I can’t think of any other subject where there is so much variation in the way that people think about it.

This video from Adam Neely, my current favourite musical YouTuber, has formalised something that I’ve been thinking about for a while.

A little while ago I said, during the course of a lesson with my Year 12s, ‘think of a G major chord’. Many of them had a physical reaction to this instruction. Some played piano on the table, one made a guitar chord shape on his ruler, and one shut his eyes and played an imaginary saxophone.

A couple of years ago I began playing in a covers band. There are eight of us in the band: two with music degrees, one ex-Junior Academy student, and the other five the products of informal learning. Sometimes we tie ourselves in knots over what we’re playing. I say ‘it’s on the fourth beat of the bar!’ or ‘no, that’s not a pause – it’s just a longer note’ and get blank responses. The way that I’m thinking about the music just doesn’t always tie in with the way my bandmates are thinking.

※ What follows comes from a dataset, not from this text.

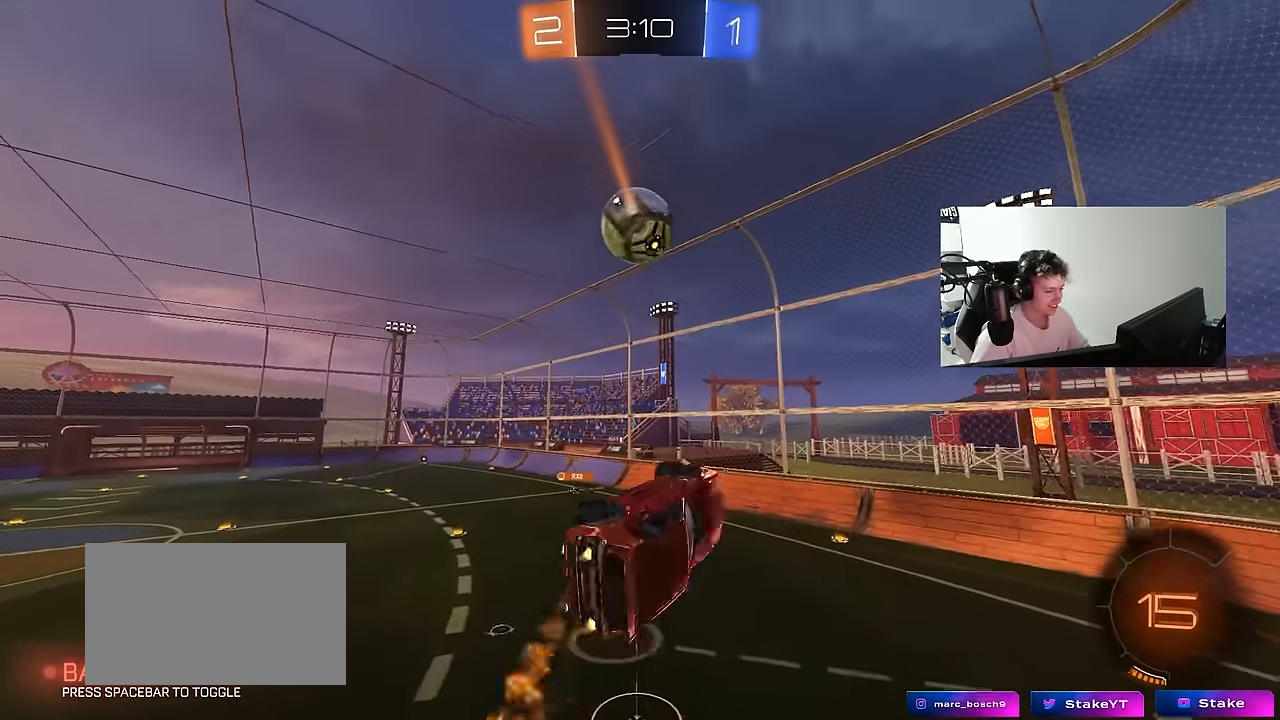
{"keys": [], "mouse": [], "mouse_move": "still", "events": [[117, "w", "down"], [150, "shift", "up"], [200, "a", "up"], [250, "mouse_left", "up"], [300, "w", "up"]]}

The knowledge and experience that we have gives us ways of creating mental constructs that allow us to make sense of the world around us. This is – of course – as true in music as in any other area. But there are just so many different ways of thinking about music. Some musicians think harmonically, others melodically, others predominantly rhythmically. Some (or maybe a lot) of your musical thinking won’t involve words.

Is this why it’s so bloody hard to teach? But so brilliant?